**DATA TO USE:**

--------------------------------

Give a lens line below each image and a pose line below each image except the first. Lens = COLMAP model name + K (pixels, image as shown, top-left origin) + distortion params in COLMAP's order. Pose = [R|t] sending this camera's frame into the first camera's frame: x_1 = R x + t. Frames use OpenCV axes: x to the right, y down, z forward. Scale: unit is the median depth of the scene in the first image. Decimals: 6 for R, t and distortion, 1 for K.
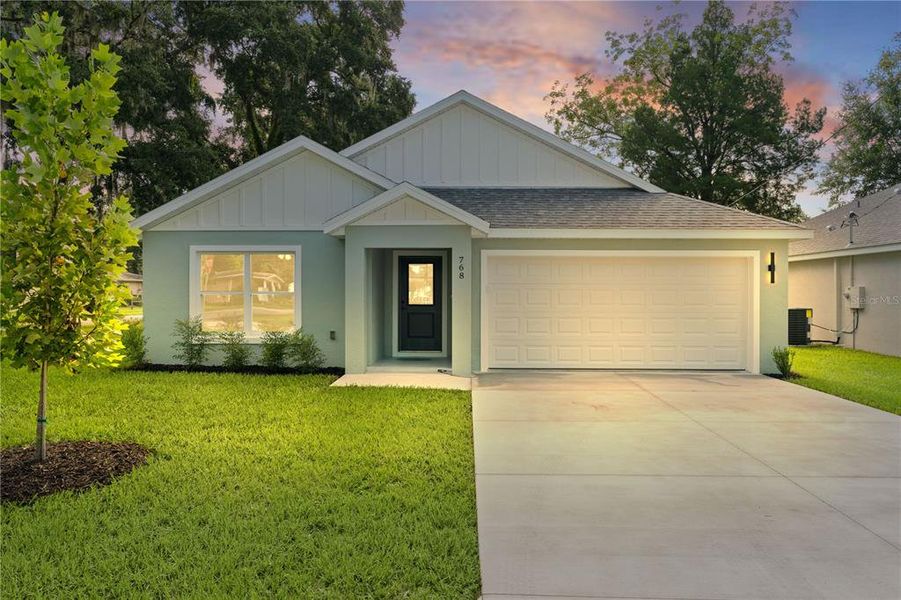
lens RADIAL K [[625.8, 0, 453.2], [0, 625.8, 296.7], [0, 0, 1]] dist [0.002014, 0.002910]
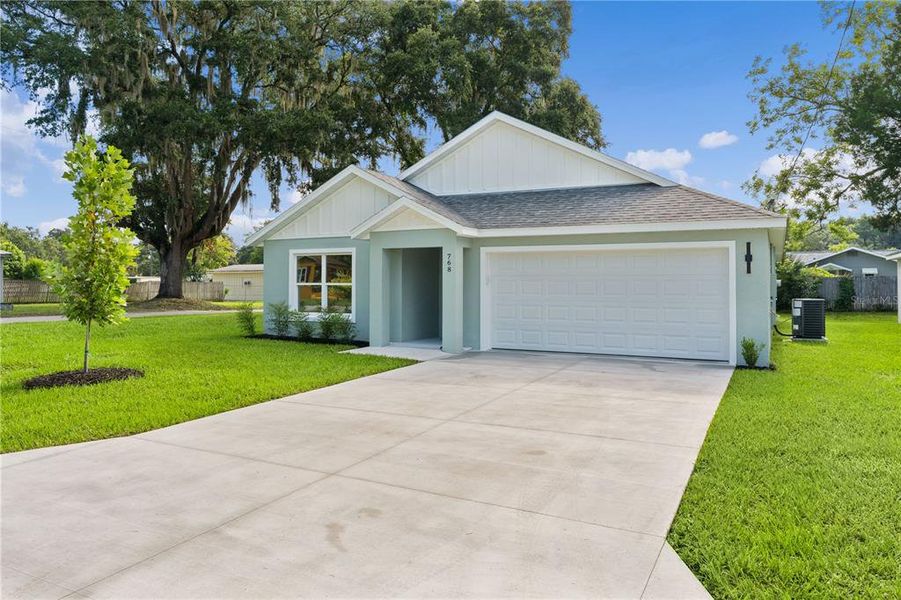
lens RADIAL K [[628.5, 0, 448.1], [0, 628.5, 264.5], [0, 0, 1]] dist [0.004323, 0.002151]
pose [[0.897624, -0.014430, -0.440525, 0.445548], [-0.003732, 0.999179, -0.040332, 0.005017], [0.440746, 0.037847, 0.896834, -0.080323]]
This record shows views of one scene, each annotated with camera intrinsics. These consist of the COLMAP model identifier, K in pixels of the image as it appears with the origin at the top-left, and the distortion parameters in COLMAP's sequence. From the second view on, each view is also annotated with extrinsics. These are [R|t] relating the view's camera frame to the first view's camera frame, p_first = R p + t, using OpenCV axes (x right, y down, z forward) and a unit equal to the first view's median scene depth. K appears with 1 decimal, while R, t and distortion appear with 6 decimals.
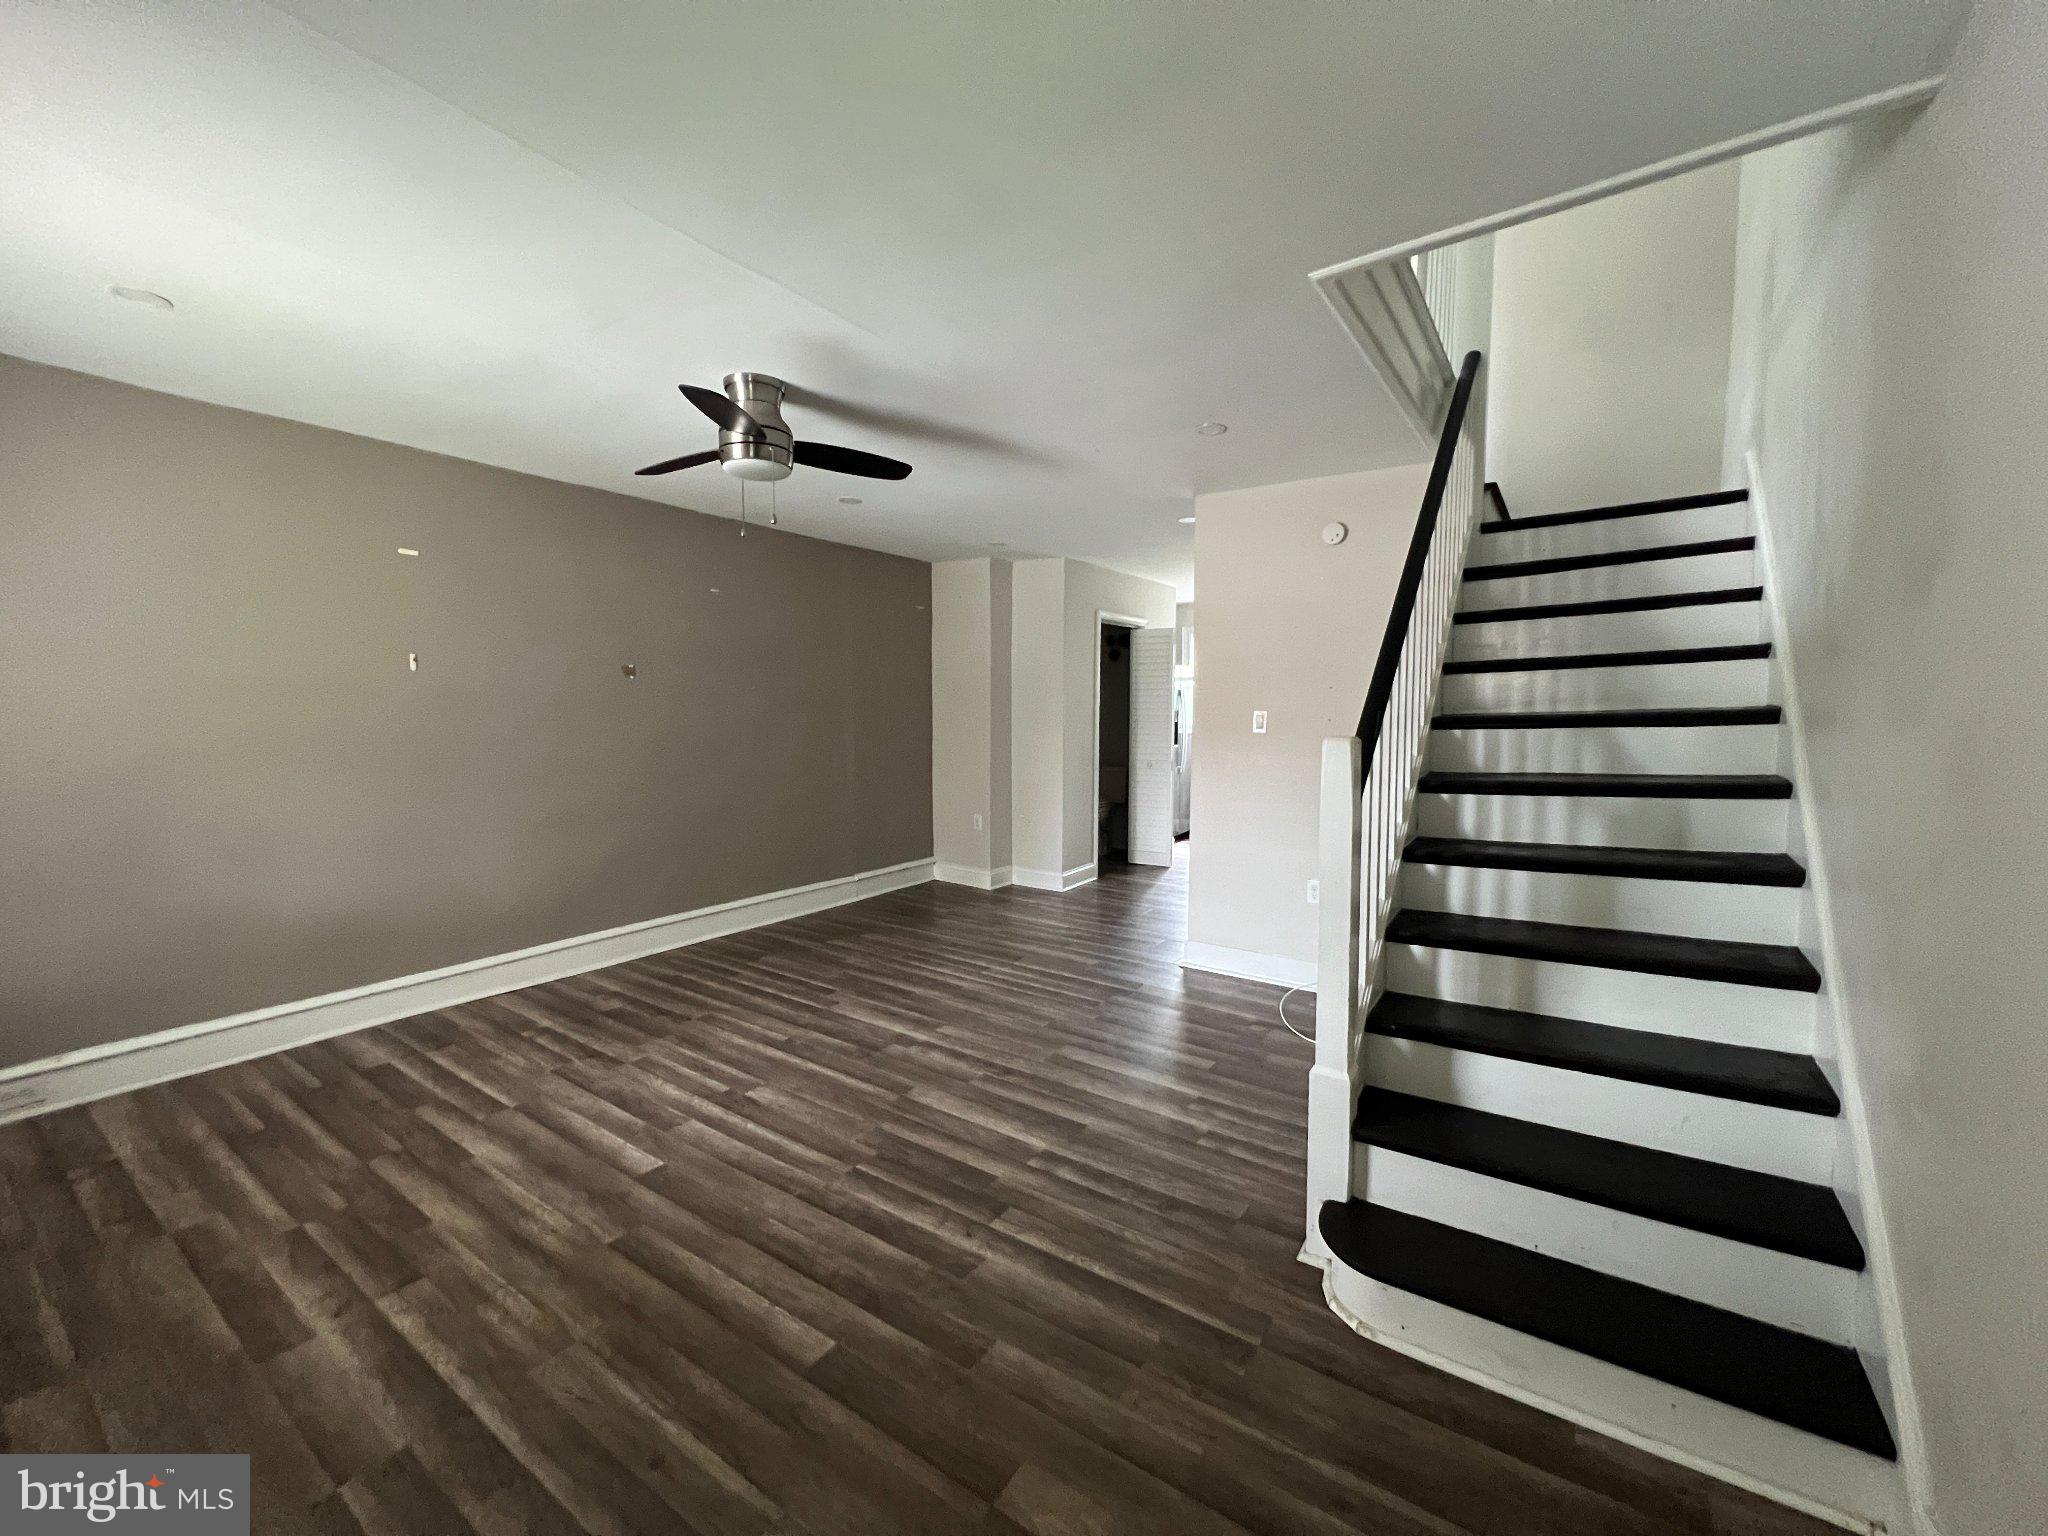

--------------------------------

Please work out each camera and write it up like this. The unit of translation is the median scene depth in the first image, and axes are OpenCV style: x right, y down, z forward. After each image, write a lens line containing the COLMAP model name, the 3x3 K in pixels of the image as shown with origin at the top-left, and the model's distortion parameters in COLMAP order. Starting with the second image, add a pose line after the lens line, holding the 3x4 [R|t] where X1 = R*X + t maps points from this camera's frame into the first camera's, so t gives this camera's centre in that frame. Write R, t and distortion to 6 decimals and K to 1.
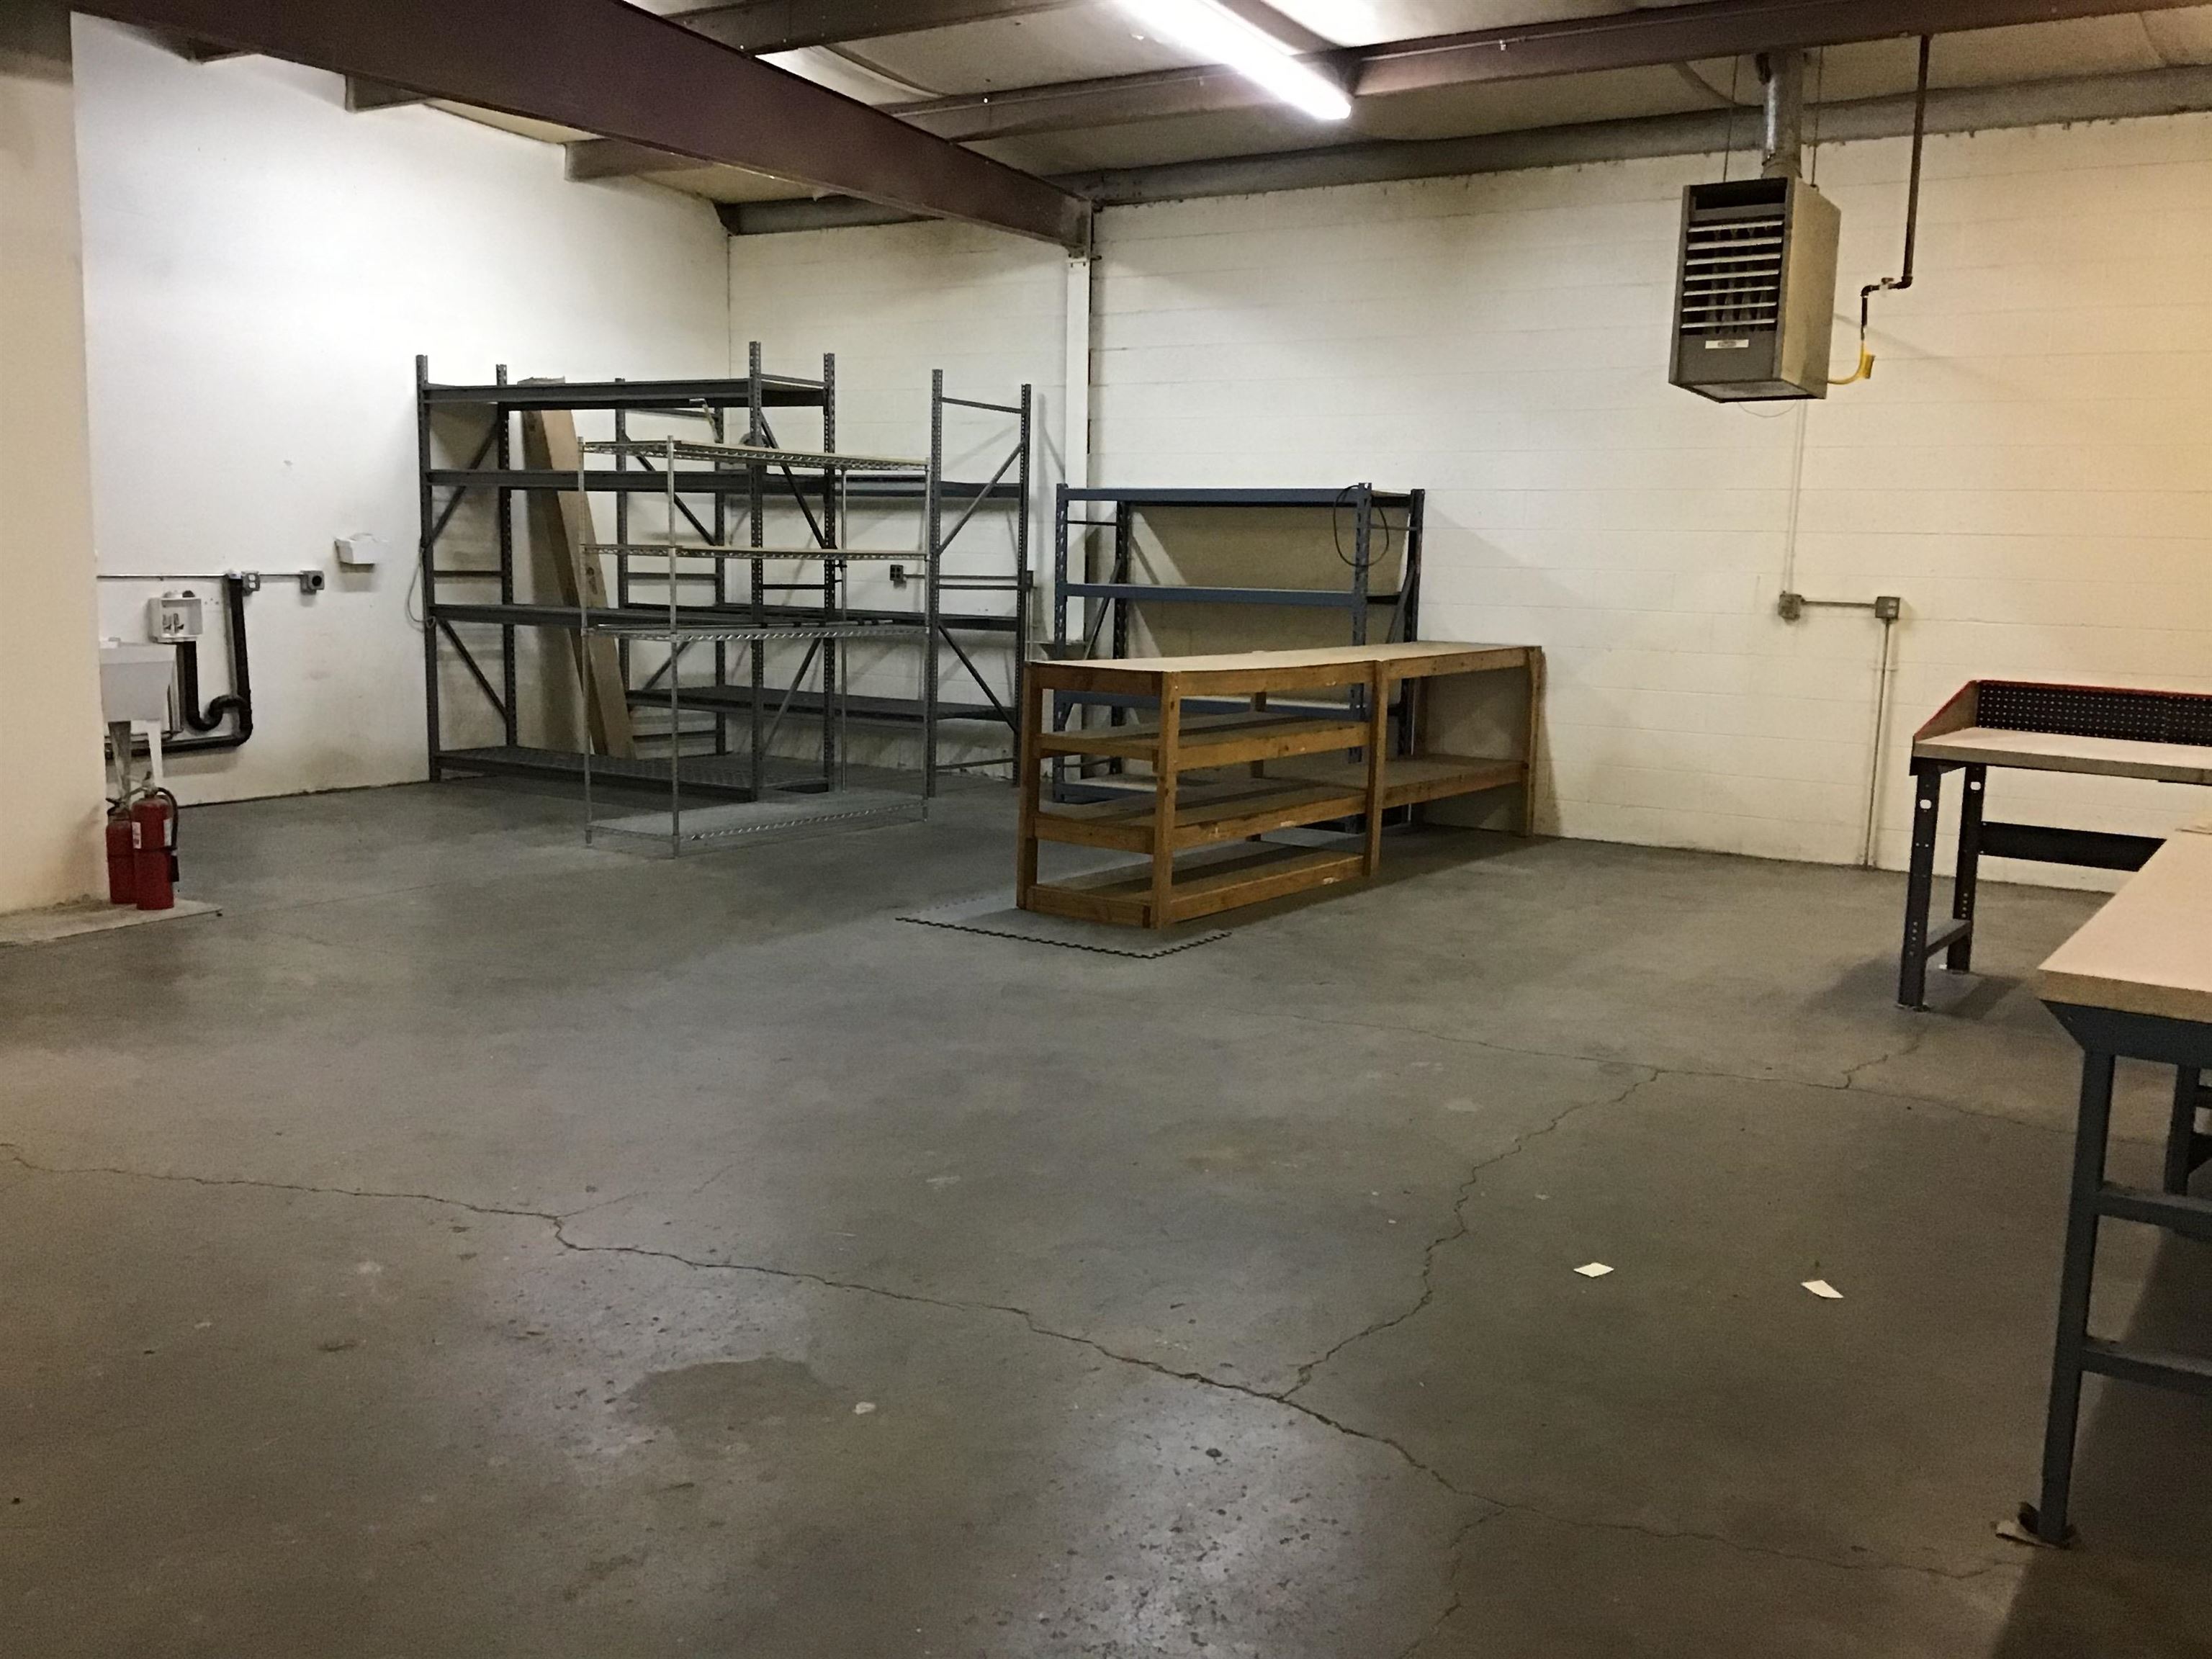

--------------------------------

**PROMPT:**
Run a filter over the data above and keep each line that contains the word "with".

**RESPONSE BELOW:**
This record shows views of one scene, each annotated with camera intrinsics. These consist of the COLMAP model identifier, K in pixels of the image as it appears with the origin at the top-left, and the distortion parameters in COLMAP's sequence. From the second view on, each view is also annotated with extrinsics. These are [R|t] relating the view's camera frame to the first view's camera frame, p_first = R p + t, using OpenCV axes (x right, y down, z forward) and a unit equal to the first view's median scene depth. K appears with 1 decimal, while R, t and distortion appear with 6 decimals.
Please work out each camera and write it up like this. The unit of translation is the median scene depth in the first image, and axes are OpenCV style: x right, y down, z forward. After each image, write a lens line containing the COLMAP model name, the 3x3 K in pixels of the image as shown with origin at the top-left, and the model's distortion parameters in COLMAP order. Starting with the second image, add a pose line after the lens line, holding the 3x4 [R|t] where X1 = R*X + t maps points from this camera's frame into the first camera's, so t gives this camera's centre in that frame. Write R, t and distortion to 6 decimals and K to 1.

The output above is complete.